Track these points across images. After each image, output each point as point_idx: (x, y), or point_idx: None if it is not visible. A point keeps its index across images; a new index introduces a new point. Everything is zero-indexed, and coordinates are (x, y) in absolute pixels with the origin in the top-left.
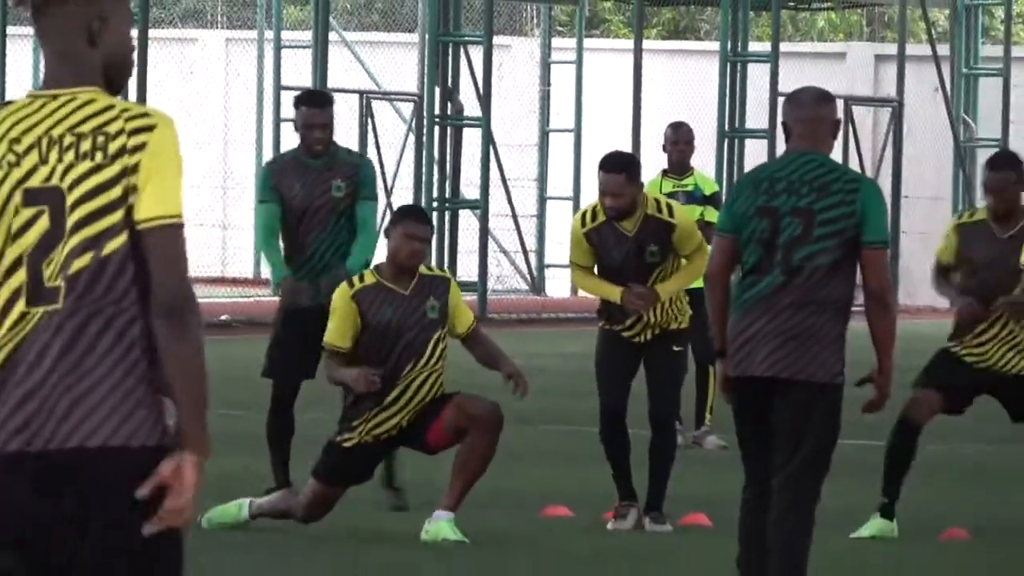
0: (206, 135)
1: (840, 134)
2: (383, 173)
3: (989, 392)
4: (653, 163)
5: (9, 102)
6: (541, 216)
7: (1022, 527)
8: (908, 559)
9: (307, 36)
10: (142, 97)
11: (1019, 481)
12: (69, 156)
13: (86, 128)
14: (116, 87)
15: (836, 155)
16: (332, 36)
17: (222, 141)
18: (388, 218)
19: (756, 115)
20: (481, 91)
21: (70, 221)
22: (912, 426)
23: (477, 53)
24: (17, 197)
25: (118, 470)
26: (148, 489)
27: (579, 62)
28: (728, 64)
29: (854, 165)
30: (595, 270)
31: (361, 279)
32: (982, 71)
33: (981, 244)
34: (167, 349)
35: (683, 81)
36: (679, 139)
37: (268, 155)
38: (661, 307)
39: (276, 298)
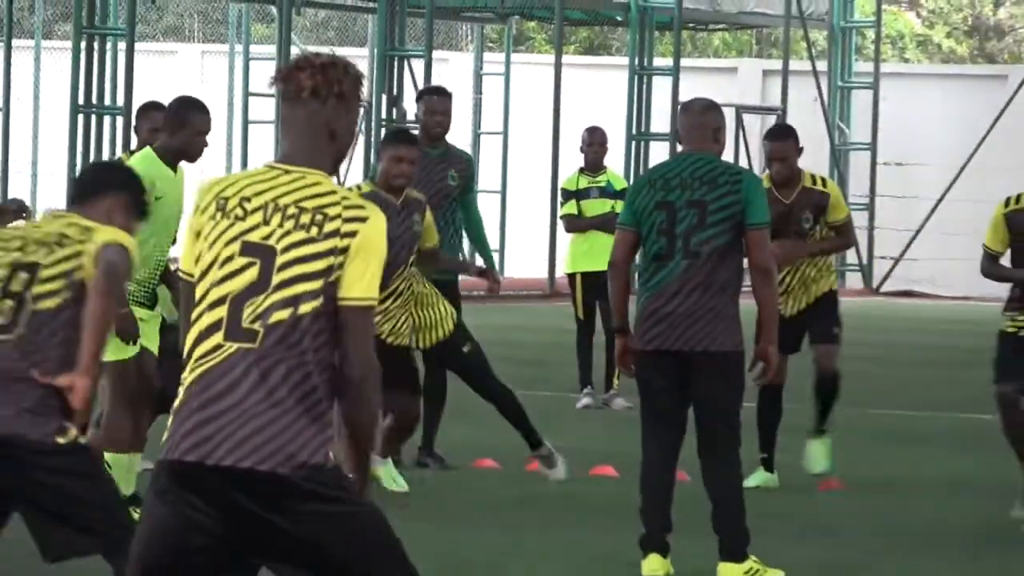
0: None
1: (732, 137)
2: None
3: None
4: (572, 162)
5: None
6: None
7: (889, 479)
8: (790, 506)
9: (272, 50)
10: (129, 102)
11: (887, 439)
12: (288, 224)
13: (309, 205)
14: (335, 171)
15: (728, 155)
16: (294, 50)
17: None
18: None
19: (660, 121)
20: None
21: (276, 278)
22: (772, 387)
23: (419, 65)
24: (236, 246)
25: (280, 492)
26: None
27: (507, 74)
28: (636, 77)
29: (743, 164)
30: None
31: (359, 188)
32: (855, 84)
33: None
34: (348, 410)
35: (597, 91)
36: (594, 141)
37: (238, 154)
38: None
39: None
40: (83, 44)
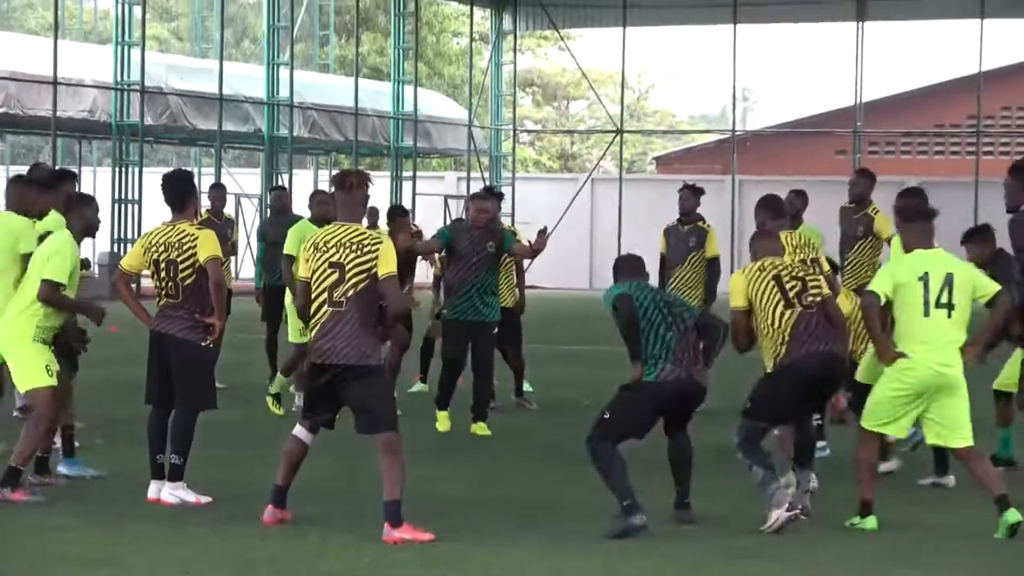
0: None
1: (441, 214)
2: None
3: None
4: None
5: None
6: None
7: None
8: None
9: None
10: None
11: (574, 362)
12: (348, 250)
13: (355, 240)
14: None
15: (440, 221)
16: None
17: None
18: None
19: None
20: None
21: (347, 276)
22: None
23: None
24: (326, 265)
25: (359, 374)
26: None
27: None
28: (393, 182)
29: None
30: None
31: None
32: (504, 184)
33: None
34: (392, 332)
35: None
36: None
======
Directions for this task:
Ignoring the pictures, write out word for word the lines from the line containing "0: (206, 135)" through the end of the material above.

Reply:
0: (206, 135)
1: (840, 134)
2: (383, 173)
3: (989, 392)
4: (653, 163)
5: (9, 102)
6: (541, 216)
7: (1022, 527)
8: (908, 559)
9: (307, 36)
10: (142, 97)
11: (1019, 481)
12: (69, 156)
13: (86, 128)
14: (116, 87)
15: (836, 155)
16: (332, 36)
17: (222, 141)
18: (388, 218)
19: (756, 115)
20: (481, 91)
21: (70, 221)
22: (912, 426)
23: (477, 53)
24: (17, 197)
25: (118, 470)
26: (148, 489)
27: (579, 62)
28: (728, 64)
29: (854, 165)
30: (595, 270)
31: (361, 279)
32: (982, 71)
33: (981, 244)
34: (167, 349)
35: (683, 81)
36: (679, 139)
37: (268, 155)
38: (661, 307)
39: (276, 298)
0: None
1: (732, 137)
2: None
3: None
4: (572, 162)
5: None
6: None
7: (889, 479)
8: (790, 506)
9: (272, 50)
10: (129, 102)
11: (887, 439)
12: (288, 224)
13: (309, 205)
14: (335, 171)
15: (728, 155)
16: (294, 50)
17: None
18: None
19: (660, 121)
20: None
21: (276, 278)
22: (772, 387)
23: (419, 65)
24: (236, 246)
25: (280, 492)
26: None
27: (507, 74)
28: (636, 77)
29: (743, 164)
30: None
31: (359, 188)
32: (855, 84)
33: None
34: (348, 410)
35: (597, 91)
36: (594, 141)
37: (238, 154)
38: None
39: None
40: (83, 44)
0: None
1: (441, 214)
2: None
3: None
4: None
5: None
6: None
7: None
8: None
9: None
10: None
11: (574, 362)
12: (348, 250)
13: (355, 240)
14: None
15: (440, 221)
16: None
17: None
18: None
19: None
20: None
21: (347, 276)
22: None
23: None
24: (326, 265)
25: (359, 374)
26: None
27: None
28: (393, 182)
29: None
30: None
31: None
32: (504, 184)
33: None
34: (392, 332)
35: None
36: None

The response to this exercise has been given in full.